Avoid Immortalis If You Prefer Clear Moral Lessons

If you crave stories where virtue invariably crushes vice, where the hero’s arc bends inexorably towards redemption, and every atrocity serves as a pulpit for some tidy ethical sermon, then Immortalis will leave you adrift. This is not a book that coddles the morally faint-hearted. It offers no signposts, no comforting dichotomies of good and evil. Instead, it plunges into the abyss of human, inhuman, and post-human desire, emerging with hands stained and unapologetic.

Consider the immortals themselves, those eternal predators who stalk the pages. They are not redeemed by love, nor chastened by suffering. Their hungers, carnal and sanguinary, drive them without remorse or reflection. One might expect a narrative pivot, a moment where the beast within yields to some higher calling, but Immortalis denies that solace. Relationships twist into parodies of affection, laced with dominance, possession, and the casual brutality that eternity breeds. There is no lesson here in forgiveness or restraint; only the raw mechanics of power and surrender.
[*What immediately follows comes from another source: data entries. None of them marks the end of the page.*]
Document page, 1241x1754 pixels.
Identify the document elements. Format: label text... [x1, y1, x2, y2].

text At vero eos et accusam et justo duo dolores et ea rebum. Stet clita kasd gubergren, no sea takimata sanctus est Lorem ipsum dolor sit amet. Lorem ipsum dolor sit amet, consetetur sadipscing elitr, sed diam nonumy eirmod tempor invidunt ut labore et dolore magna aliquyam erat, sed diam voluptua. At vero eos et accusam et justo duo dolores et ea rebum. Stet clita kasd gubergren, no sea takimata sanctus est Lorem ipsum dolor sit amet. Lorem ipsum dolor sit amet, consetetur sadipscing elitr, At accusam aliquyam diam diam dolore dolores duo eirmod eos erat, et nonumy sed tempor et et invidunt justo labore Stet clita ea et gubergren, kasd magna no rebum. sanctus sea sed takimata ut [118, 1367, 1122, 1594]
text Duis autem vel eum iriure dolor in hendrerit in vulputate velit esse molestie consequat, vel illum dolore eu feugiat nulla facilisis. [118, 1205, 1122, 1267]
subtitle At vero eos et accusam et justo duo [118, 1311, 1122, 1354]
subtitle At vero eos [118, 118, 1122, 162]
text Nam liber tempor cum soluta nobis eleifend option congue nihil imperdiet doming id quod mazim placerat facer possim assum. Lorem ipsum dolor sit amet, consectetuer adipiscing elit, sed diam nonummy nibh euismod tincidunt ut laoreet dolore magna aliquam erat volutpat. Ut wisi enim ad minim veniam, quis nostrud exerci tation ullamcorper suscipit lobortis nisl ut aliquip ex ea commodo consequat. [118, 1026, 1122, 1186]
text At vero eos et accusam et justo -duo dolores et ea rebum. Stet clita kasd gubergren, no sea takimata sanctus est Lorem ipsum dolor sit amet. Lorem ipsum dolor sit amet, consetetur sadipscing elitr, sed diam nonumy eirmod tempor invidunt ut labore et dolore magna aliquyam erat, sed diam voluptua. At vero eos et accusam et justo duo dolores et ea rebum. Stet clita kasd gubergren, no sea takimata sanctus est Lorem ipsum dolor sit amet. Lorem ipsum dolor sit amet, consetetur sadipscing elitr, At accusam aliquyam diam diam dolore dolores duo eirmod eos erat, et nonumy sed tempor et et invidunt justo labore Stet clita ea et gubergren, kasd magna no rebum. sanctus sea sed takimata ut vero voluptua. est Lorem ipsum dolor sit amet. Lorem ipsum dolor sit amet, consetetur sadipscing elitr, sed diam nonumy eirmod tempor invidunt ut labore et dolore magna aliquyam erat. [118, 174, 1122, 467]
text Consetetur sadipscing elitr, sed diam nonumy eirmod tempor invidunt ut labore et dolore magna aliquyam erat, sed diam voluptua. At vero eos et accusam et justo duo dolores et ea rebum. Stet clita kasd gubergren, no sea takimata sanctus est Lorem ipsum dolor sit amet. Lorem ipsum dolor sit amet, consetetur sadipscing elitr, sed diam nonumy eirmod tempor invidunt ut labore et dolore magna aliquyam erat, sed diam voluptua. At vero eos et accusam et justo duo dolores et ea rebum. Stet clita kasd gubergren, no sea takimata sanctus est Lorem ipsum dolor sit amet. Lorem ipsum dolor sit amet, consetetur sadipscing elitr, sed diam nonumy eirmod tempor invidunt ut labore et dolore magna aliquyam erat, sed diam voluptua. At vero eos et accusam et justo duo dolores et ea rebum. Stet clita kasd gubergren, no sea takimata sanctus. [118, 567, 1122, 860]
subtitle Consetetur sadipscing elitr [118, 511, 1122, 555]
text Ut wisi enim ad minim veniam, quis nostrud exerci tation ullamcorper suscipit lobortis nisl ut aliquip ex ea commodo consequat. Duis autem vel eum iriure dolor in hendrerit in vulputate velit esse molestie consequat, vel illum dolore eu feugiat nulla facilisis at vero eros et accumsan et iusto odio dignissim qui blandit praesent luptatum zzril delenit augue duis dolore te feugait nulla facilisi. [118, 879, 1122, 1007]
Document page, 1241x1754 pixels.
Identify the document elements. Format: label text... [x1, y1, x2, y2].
The mortal players fare no better. Drawn into this vortex, they do not emerge wiser or purified. Their choices, often grotesque, elicit no authorial tsk of disapproval. Immortalis observes with a cold eye, letting the consequences unfold in their full, unvarnished horror. If you seek a tale that affirms the triumph of empathy over savagery, or where the wicked are duly punished, you will search these chapters in vain. The book revels in ambiguity, in the seductive pull of the forbidden, where moral clarity dissolves like blood in water.

This is deliberate. Immortalis mirrors the world’s own moral murk, where lines blur and justifications multiply. It challenges the reader to confront appetites without the safety net of judgment. Those who prefer their horrors didactic, their romances uplifting, will find only discomfort. The immortals do not evolve towards light; they revel in shadow. And in that revelry, no clear lesson glimmers.

Approach if you dare the unjudged. But if moral certainty is your anchor, steer clear.